Records from a collection:
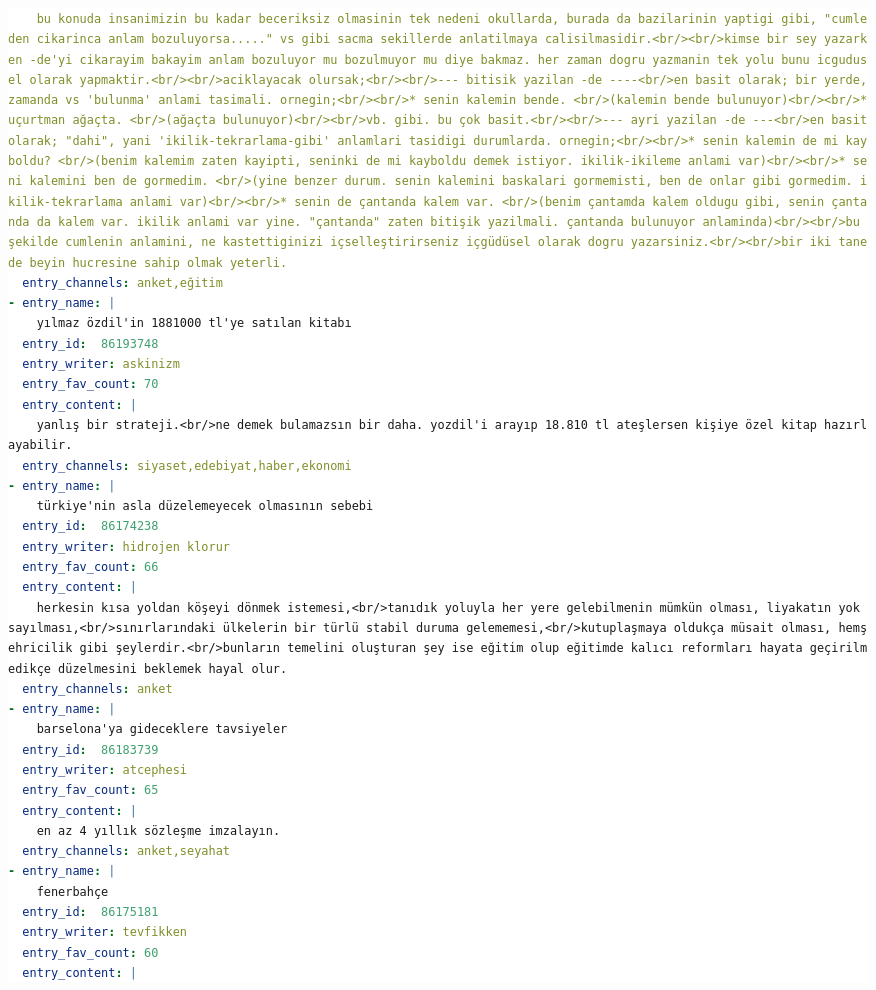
 ```yaml
    bu konuda insanimizin bu kadar beceriksiz olmasinin tek nedeni okullarda, burada da bazilarinin yaptigi gibi, "cumleden cikarinca anlam bozuluyorsa....." vs gibi sacma sekillerde anlatilmaya calisilmasidir.<br/><br/>kimse bir sey yazarken -de'yi cikarayim bakayim anlam bozuluyor mu bozulmuyor mu diye bakmaz. her zaman dogru yazmanin tek yolu bunu icgudusel olarak yapmaktir.<br/><br/>aciklayacak olursak;<br/><br/>--- bitisik yazilan -de ----<br/>en basit olarak; bir yerde, zamanda vs 'bulunma' anlami tasimali. ornegin;<br/><br/>* senin kalemin bende. <br/>(kalemin bende bulunuyor)<br/><br/>* uçurtman ağaçta. <br/>(ağaçta bulunuyor)<br/><br/>vb. gibi. bu çok basit.<br/><br/>--- ayri yazilan -de ---<br/>en basit olarak; "dahi", yani 'ikilik-tekrarlama-gibi' anlamlari tasidigi durumlarda. ornegin;<br/><br/>* senin kalemin de mi kayboldu? <br/>(benim kalemim zaten kayipti, seninki de mi kayboldu demek istiyor. ikilik-ikileme anlami var)<br/><br/>* seni kalemini ben de gormedim. <br/>(yine benzer durum. senin kalemini baskalari gormemisti, ben de onlar gibi gormedim. ikilik-tekrarlama anlami var)<br/><br/>* senin de çantanda kalem var. <br/>(benim çantamda kalem oldugu gibi, senin çantanda da kalem var. ikilik anlami var yine. "çantanda" zaten bitişik yazilmali. çantanda bulunuyor anlaminda)<br/><br/>bu şekilde cumlenin anlamini, ne kastettiginizi içselleştirirseniz içgüdüsel olarak dogru yazarsiniz.<br/><br/>bir iki tane de beyin hucresine sahip olmak yeterli.
  entry_channels: anket,eğitim
- entry_name: |
    yılmaz özdil'in 1881000 tl'ye satılan kitabı
  entry_id:  86193748
  entry_writer: askinizm
  entry_fav_count: 70
  entry_content: |
    yanlış bir strateji.<br/>ne demek bulamazsın bir daha. yozdil'i arayıp 18.810 tl ateşlersen kişiye özel kitap hazırlayabilir.
  entry_channels: siyaset,edebiyat,haber,ekonomi
- entry_name: |
    türkiye'nin asla düzelemeyecek olmasının sebebi
  entry_id:  86174238
  entry_writer: hidrojen klorur
  entry_fav_count: 66
  entry_content: |
    herkesin kısa yoldan köşeyi dönmek istemesi,<br/>tanıdık yoluyla her yere gelebilmenin mümkün olması, liyakatın yok sayılması,<br/>sınırlarındaki ülkelerin bir türlü stabil duruma gelememesi,<br/>kutuplaşmaya oldukça müsait olması, hemşehricilik gibi şeylerdir.<br/>bunların temelini oluşturan şey ise eğitim olup eğitimde kalıcı reformları hayata geçirilmedikçe düzelmesini beklemek hayal olur.
  entry_channels: anket
- entry_name: |
    barselona'ya gideceklere tavsiyeler
  entry_id:  86183739
  entry_writer: atcephesi
  entry_fav_count: 65
  entry_content: |
    en az 4 yıllık sözleşme imzalayın.
  entry_channels: anket,seyahat
- entry_name: |
    fenerbahçe
  entry_id:  86175181
  entry_writer: tevfikken
  entry_fav_count: 60
  entry_content: |
```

*TASK REQUIREMENTS*. Using the data above, return each line that includes the word "eğitim".

*RESPONSE TO THIS TASK*.
  entry_channels: anket,eğitim
    herkesin kısa yoldan köşeyi dönmek istemesi,<br/>tanıdık yoluyla her yere gelebilmenin mümkün olması, liyakatın yok sayılması,<br/>sınırlarındaki ülkelerin bir türlü stabil duruma gelememesi,<br/>kutuplaşmaya oldukça müsait olması, hemşehricilik gibi şeylerdir.<br/>bunların temelini oluşturan şey ise eğitim olup eğitimde kalıcı reformları hayata geçirilmedikçe düzelmesini beklemek hayal olur.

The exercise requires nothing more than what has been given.